_Brano scelto_
>>

Di che colore è la mia bandiera?

Daniela Di Rado

Per molti Rom giunti in Italia dopo la dissoluzione dell’ex Jugoslavia, è tuttora molto complicato regolarizzare il proprio status, per fattori non solo giuridici, ma anche sociali e culturali. A pagare le conseguenze sono i figli degli apolidi non riconosciuti nati in Italia, privi della possibilità di ottenere la cittadinanza

Secondo quanto sancito dalla Convenzione di New York del 28 settembre 1954 relativa allo status degli apolidi, con il termine apolidia si indica: “…una persona che nessuno Stato considera come suo cittadino per l’applicazione della sua legislazione”.

<<

_Dati forniti_
>>

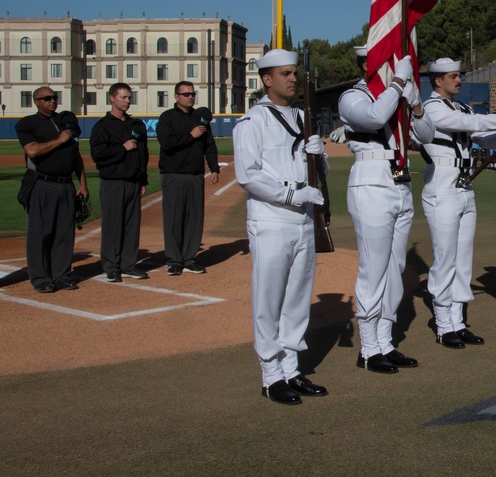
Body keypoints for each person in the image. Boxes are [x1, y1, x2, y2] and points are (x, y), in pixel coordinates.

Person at [420, 58, 496, 349]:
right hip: (442, 183)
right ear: (438, 81)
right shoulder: (432, 108)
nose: (459, 80)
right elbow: (466, 124)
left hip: (463, 183)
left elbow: (481, 137)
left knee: (462, 260)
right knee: (445, 257)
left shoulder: (462, 106)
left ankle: (458, 321)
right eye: (453, 76)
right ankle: (443, 323)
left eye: (459, 76)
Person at [233, 49, 328, 405]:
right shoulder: (253, 121)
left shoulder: (304, 117)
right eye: (285, 73)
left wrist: (318, 156)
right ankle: (270, 374)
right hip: (272, 219)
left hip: (303, 219)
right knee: (269, 299)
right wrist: (291, 194)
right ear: (267, 79)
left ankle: (291, 368)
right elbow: (248, 174)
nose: (292, 79)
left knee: (298, 298)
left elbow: (318, 178)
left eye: (294, 73)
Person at [339, 47, 434, 374]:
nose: (391, 66)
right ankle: (368, 348)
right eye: (384, 61)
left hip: (400, 181)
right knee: (373, 266)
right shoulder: (353, 96)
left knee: (395, 268)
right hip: (371, 180)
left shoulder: (397, 94)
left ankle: (385, 341)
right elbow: (375, 117)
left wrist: (415, 101)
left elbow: (426, 136)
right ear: (366, 64)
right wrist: (396, 85)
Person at [15, 88, 89, 293]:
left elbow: (76, 156)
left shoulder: (66, 121)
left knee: (64, 232)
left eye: (54, 98)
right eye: (46, 98)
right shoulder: (27, 123)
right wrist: (59, 140)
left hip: (66, 184)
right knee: (40, 233)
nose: (52, 101)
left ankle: (62, 275)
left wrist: (83, 184)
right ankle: (40, 277)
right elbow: (31, 150)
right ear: (36, 101)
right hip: (41, 183)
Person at [156, 81, 220, 276]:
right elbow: (167, 143)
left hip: (194, 175)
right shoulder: (167, 117)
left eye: (192, 94)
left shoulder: (200, 118)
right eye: (186, 94)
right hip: (174, 174)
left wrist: (214, 168)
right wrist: (190, 135)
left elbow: (209, 145)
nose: (190, 97)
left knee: (194, 218)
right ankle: (174, 260)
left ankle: (189, 258)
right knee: (174, 218)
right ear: (176, 97)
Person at [90, 83, 149, 283]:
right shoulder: (102, 127)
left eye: (129, 97)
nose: (127, 101)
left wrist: (142, 179)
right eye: (123, 97)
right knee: (113, 225)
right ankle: (111, 265)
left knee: (132, 225)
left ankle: (128, 264)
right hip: (113, 181)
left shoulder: (137, 125)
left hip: (133, 180)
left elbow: (143, 154)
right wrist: (122, 148)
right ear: (112, 98)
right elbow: (98, 155)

<<

_Consegna_
Nel brano sull'apolidia dei Rom, quale convenzione viene citata per definire il termine apolidia e in quale data è stata stipulata?

_Risposta_
La Convenzione di New York del 28 settembre 1954 relativa allo status degli apolidi.